After 7 trips to Amsterdam, & several other European cities as well, I finally got pickpocketed.
It happened Queens Night, while boarding an extremely crowded Tram from the Dam to Leidseplein. I distinctly felt a hand enter my right front pocket, and just as rapidly leave. I immediately announced that I had just been pickpocketed, but that the jerk will be disappointed because all he got was a useless (to him) hotel keycard. He didn't bother with the coffeeshop product in the same pocket though. He evidently thought he was getting a credit card of some sort.
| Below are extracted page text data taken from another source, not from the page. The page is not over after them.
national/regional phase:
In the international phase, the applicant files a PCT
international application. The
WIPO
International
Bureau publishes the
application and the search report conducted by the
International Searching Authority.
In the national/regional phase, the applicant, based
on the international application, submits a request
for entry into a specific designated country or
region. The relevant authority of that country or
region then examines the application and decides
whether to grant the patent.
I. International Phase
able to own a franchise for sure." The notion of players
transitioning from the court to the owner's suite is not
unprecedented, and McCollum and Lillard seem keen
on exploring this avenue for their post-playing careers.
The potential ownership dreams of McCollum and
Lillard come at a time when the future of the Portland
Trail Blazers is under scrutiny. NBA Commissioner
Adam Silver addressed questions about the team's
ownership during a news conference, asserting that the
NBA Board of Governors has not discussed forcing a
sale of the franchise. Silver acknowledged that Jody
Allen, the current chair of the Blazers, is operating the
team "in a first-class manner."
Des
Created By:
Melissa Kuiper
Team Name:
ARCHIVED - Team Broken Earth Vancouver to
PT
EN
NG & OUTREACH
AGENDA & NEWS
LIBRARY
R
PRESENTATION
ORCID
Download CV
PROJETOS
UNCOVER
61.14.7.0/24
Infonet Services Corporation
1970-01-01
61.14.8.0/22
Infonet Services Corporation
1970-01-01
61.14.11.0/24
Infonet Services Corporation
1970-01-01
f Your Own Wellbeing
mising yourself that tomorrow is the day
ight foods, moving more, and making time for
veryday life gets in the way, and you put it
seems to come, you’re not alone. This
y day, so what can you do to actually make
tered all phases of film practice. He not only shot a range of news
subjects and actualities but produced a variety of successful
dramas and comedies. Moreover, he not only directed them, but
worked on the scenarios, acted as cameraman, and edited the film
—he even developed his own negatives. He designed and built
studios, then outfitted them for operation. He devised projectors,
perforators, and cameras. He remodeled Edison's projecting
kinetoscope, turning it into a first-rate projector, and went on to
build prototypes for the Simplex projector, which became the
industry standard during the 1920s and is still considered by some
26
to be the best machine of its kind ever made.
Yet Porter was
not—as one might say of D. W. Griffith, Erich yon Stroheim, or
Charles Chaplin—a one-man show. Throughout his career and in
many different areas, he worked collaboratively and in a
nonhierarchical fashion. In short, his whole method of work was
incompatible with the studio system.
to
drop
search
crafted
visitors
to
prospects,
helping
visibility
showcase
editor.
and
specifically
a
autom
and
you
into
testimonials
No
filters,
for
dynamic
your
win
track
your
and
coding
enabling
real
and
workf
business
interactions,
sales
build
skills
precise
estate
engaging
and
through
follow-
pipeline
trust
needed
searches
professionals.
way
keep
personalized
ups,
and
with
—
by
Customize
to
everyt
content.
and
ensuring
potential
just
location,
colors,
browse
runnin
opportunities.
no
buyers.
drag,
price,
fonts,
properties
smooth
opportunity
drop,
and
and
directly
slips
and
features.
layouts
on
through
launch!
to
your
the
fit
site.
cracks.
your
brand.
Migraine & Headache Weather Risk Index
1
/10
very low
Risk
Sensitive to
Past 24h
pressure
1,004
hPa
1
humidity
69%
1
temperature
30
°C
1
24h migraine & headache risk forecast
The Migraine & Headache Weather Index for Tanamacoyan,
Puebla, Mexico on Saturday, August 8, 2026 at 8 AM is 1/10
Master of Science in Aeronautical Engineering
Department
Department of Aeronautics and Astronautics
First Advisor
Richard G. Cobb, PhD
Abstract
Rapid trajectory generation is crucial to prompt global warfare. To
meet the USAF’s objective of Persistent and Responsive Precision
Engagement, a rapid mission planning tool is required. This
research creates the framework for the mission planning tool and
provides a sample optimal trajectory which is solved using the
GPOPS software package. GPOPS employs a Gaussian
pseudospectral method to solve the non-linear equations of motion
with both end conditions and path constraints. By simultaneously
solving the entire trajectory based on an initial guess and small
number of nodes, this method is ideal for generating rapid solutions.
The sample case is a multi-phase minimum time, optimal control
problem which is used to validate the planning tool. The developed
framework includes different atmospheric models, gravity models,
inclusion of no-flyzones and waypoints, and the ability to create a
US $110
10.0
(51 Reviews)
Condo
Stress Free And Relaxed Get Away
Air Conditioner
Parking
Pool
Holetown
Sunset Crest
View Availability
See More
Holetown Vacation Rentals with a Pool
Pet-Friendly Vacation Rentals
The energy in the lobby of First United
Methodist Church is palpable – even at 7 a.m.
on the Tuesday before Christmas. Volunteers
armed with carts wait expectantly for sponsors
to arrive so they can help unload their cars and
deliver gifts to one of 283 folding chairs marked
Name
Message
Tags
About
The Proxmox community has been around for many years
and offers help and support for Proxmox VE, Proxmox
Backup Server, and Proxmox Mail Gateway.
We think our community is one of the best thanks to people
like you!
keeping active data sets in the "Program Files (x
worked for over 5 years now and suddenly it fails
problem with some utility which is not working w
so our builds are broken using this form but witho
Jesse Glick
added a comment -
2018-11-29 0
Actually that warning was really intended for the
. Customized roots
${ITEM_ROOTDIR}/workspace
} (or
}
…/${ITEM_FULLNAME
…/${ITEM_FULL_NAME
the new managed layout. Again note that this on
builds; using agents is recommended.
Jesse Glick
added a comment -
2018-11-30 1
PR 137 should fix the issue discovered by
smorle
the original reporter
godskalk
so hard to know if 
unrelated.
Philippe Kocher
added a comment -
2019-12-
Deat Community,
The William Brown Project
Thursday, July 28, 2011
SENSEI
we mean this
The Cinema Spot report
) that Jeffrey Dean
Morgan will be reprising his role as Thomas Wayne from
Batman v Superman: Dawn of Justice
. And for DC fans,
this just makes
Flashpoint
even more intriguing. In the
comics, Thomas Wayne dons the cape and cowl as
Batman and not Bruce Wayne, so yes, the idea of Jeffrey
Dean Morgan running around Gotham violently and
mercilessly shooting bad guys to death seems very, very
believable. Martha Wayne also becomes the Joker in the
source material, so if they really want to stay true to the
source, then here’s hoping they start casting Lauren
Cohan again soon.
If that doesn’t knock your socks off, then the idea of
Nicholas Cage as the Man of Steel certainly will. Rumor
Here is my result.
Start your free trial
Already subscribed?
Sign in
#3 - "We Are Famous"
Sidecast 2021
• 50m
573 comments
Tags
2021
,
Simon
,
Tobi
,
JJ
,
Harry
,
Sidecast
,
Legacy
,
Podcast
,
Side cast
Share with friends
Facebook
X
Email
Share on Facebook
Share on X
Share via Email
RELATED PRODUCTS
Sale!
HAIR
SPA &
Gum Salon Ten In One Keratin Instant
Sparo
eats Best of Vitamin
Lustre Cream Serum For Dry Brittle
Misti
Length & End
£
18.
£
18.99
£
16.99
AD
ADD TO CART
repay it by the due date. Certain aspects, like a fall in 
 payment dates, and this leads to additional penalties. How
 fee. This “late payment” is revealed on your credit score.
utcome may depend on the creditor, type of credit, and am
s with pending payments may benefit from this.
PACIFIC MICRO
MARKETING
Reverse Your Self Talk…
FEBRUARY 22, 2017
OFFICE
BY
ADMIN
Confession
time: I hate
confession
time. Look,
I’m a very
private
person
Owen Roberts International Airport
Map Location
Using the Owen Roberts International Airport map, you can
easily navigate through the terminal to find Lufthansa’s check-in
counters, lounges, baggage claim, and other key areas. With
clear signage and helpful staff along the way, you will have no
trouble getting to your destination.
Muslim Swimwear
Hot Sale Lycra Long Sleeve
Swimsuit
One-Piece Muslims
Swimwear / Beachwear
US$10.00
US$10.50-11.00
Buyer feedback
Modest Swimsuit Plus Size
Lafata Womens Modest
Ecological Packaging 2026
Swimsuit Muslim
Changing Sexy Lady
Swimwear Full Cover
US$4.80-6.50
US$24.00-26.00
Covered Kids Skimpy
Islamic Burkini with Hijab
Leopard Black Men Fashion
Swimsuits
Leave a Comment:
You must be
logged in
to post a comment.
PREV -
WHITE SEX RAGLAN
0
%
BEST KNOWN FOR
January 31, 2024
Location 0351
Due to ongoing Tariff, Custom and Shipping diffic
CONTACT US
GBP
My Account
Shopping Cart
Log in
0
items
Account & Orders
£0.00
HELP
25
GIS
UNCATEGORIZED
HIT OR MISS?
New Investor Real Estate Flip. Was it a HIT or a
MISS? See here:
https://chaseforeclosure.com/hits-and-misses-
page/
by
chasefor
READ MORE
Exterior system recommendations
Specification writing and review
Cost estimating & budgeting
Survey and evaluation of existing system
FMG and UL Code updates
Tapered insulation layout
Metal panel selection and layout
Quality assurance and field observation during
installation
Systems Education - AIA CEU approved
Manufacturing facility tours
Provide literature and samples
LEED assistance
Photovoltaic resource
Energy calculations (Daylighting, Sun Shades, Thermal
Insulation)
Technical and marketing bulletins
You've gotta' be smarter than the pickpockets though. He could have emptied any of my pants pockets and still would have come up with nothing. When traveling in these type situations I where a pocketed T-shirt (for my wallet; which, on this day, also included an extra hotel keycard) under an overshirt; & a moneybelt for other valuable necessities (passport, extra cards, cash, etc). I also choose coats & jackets with internal pockets.
I'd suggest you do something similar.
I scared myself silly by reading several horror stories in Virtual Tourist and other webguides about pickpockets and junkies in Amsterdam. The tales varied from being robbed the minute they stepped off the plane to being mugged on the train into town to being attacked while in the city- during the day.
I think these people have been very very unlucky or have been acting like idiots.
I just spent the weekend in Amsterdam and saw ONE guy who was clearly off his head and he was at the Centraal Station. Other than I didn't feel scared or worried in any way. The coffee shops were full but there was no rowdy or unpleasant behaviour. Even at night, there was no drunk or loud people anywhere.
If you keep your wits about i.e don't leave your wallet hanging out of your back pocket or your rucksack/handbag open/on a table where it's easy to grab from or wander around aimlessly with a map looking lost, you'll be fine. If you don't like the feel of the situation or a group of people around, move away. Even if you ARE lost, go somewhere where you feel safe, like a cafe, and get your bearings.
It's like in any big city- use your head. Don't have loads of money and your passport with you, leave them/it at the hotel. Should you be unlucky have a number to cancel your credit cards handy. Find out where the nearest police station is (normally marked in a map) should you need to go there.
If you do take your cards/more money with you, put them in a moneywallet under your shirt. You might think you'll look like an "old man tourist" but you don't. I had one and they're very thin, so even with a tight top it doesn't look silly.
Also this goes without saying but don't wander around dark streets by yourself at night or when you're drunk even with company. Get a taxi.
I had the wallet out of my back pocket taken at baggage claim, right off the plane. The baggage carousel is the perfect place for pickpockets since people are pushing into you, your attention is focused on finding your bags, you are leaning forward... As it happened, someone came up next to me at the carousel, turned around and shoved me while telling me to watch myself. It wasn't until half an hour later that I realized my wallet was gone with two trillion dollars in it. Yes, thanks to other reader tips I put a decoy wallet in my back pocket before heading to Amsterdam. Good luck trying to cash those trillion dollar bills. If you're reading this, you got burned. By the way, those credit cards are about as real as those trillion dollar bills! And, I've got two more fake wallets with me. Sucker.
One of the first things we were warned about on our arrival was the multitude of pickpockets and bag snatchers on the prowl. Luckily for us, we had no problems while we were here, but all it takes is a bit of intelligence. leave your real valuables at home! :-p
Seriously, Amsterdam is no worse than any other big city, you always need to be slightly cautious!